All of Statistics
For anyone who wants to learn Statistics and has a maths or physics I highly recommend Larry Wasserman’s All of Statistics . It covers a wide range of statistics with enough mathematical detail to really understand what’s going on, but not so much that the machinery is overwhelming. What I learned reading it really helped me understand statistics well enough to design bespoke statistical experiments and effectively use and implement machine learning models.
As I was working more in analytics I found that I needed to understand more about statistics. People around me were talking about ANOVA and I didn’t know what that meant (was it something to do with linear regression?) I also had a friend recommend me The Elements of Statistical Learning, but I didn’t have enough statistics to get through the first chapter.
After researching online I bought Statistics in a Nutshell. This is a good practical reference, it covers many situations and discusses the techniques to use with worked examples. But I felt I got really stuck on why all these different tests existed. It seemed like you needed a reference guide to tell you what tests to perform - but what if you were doing something that wasn’t in the guide.
Then I came across Larry Wasserman’s All of Statistics. I spent about 18 months working through it (on trains, in coffee shops before work and at home in the evenings). I have 4 notebooks working through the exercises and the code exercises.
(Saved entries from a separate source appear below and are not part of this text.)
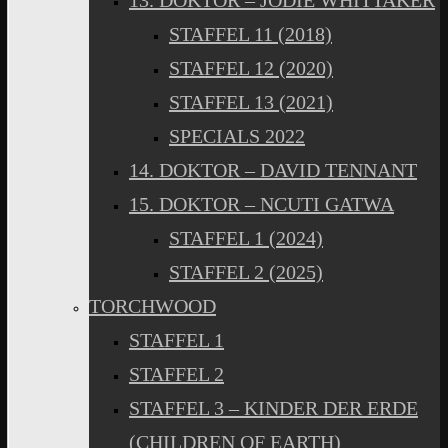
13. DOKTOR – JODIE WHITTAKER
STAFFEL 11 (2018)
STAFFEL 12 (2020)
STAFFEL 13 (2021)
SPECIALS 2022
14. DOKTOR – DAVID TENNANT
15. DOKTOR – NCUTI GATWA
STAFFEL 1 (2024)
STAFFEL 2 (2025)
TORCHWOOD
STAFFEL 1
STAFFEL 2
STAFFEL 3 – KINDER DER ERDE
(CHILDREN OF EARTH)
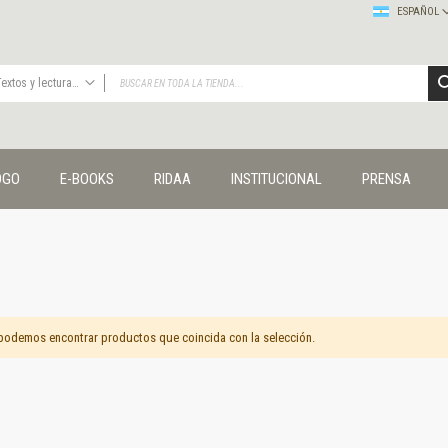
ESPAÑOL
Textos y lecturas en ciencias sociales
TODAS
Publicaciones
OGO
E-BOOKS
RIDAA
INSTITUCIONAL
PRENSA
Editorial
Colecciones
Administración y economía
Coedición UNQ / Clacso
Coedición UNQ / UNC
Comunicación y cultura
Crímenes y violencias
podemos encontrar productos que coincida con la selección.
Cuadernos universitarios
Derechos humanos
Ediciones especiales
Géneros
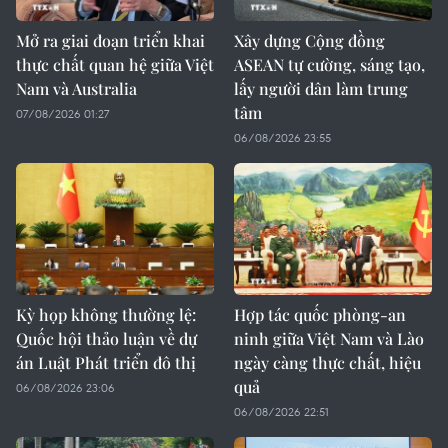
Mở ra giai đoạn triển khai
Xây dựng Cộng đồng
thực chất quan hệ giữa Việt
ASEAN tự cường, sáng tạo,
Nam và Australia
lấy người dân làm trung
tâm
07/08/2026 01:27
06/08/2026 23:55
Kỳ họp không thường lệ:
Hợp tác quốc phòng-an
Quốc hội thảo luận về dự
ninh giữa Việt Nam và Lào
án Luật Phát triển đô thị
ngày càng thực chất, hiệu
quả
06/08/2026 23:06
06/08/2026 22:51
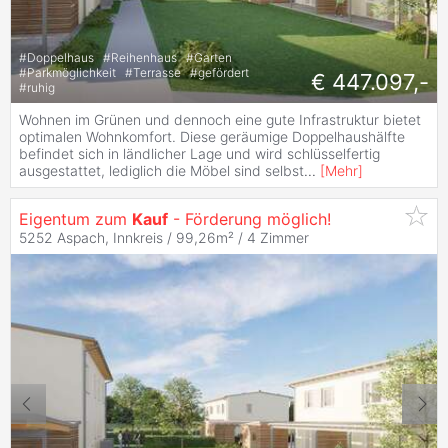
#
Doppelhaus
#
Reihenhaus
#
Garten
#
Parkmöglichkeit
#
Terrasse
#
gefördert
€ 447.097,-
#
ruhig
Wohnen im Grünen und dennoch eine gute Infrastruktur bietet
optimalen Wohnkomfort. Diese geräumige Doppelhaushälfte
befindet sich in ländlicher Lage und wird schlüsselfertig
ausgestattet, lediglich die Möbel sind selbst
...
[
Mehr
]
Eigentum zum
Kauf
- Förderung möglich!
5252 Aspach, Innkreis / 99,26m² /
4 Zimmer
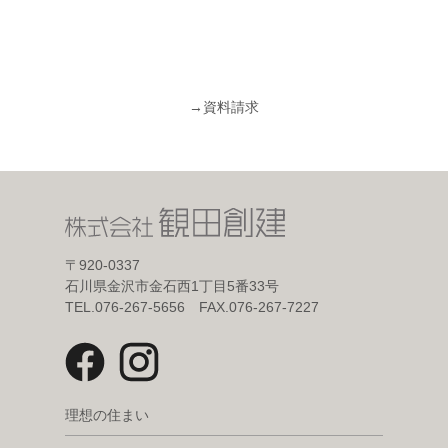
→
資料請求
〒920-0337
石川県金沢市金石西1丁目5番33号
TEL.076-267-5656 FAX.076-267-7227
理想の住まい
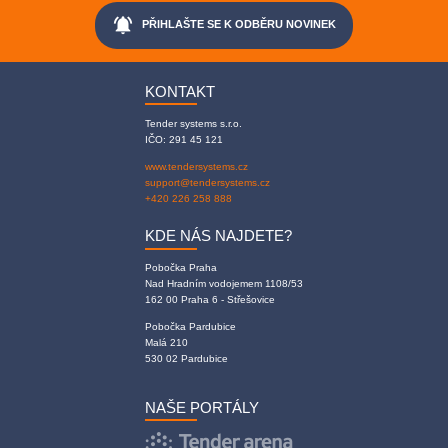
notifications_active
PŘIHLAŠTE SE K ODBĚRU NOVINEK
KONTAKT
Tender systems s.r.o.
IČO: 291 45 121
www.tendersystems.cz
support@tendersystems.cz
+420 226 258 888
KDE NÁS NAJDETE?
Pobočka Praha
Nad Hradním vodojemem 1108/53
162 00 Praha 6 - Střešovice
Pobočka Pardubice
Malá 210
530 02 Pardubice
NAŠE PORTÁLY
It enabled me to understand how to use different statistical tests, gave me the terminology to read The Elements of Statistical Learning and broadened my statistical horizons.
Here are some highlights of things I have used since reading the book:
- Algebraic tricks for expectations and variances like \(V(X + Y) = V(X) + V(Y) + 2 \rm{Cov}(X, Y)\) (which are helpful when reading books/papers)
- Bootstrap confidence intervals are very powerful for calculating statistics on large datasets where the central limit theorem doesn’t apply
- Maximum Likelihood Estimators as a tool for fitting parametric models
- Hypothesis tests essentially cut a confidence interval; the various statistical tests are (estimates of) confidence intervals for different distributions
- When doing multiple tests you need to adjust your error rate using something like a Bonferroni Correction
- How ggplot’s density plots use Kernel Density Estimation and to always set the bandwidth to
ucv
orSJ
- Implementing tree algorithms and understanding the order of factors of a categorical variable matters
- Learning about bagging and boosting
There’s still a lot of the book I haven’t used much, especially Statistical Decision Theory and Causal Inference, but I got a lot out of working through the book. More importantly it gave me the tools and language to be able to practice statistics and machine learning.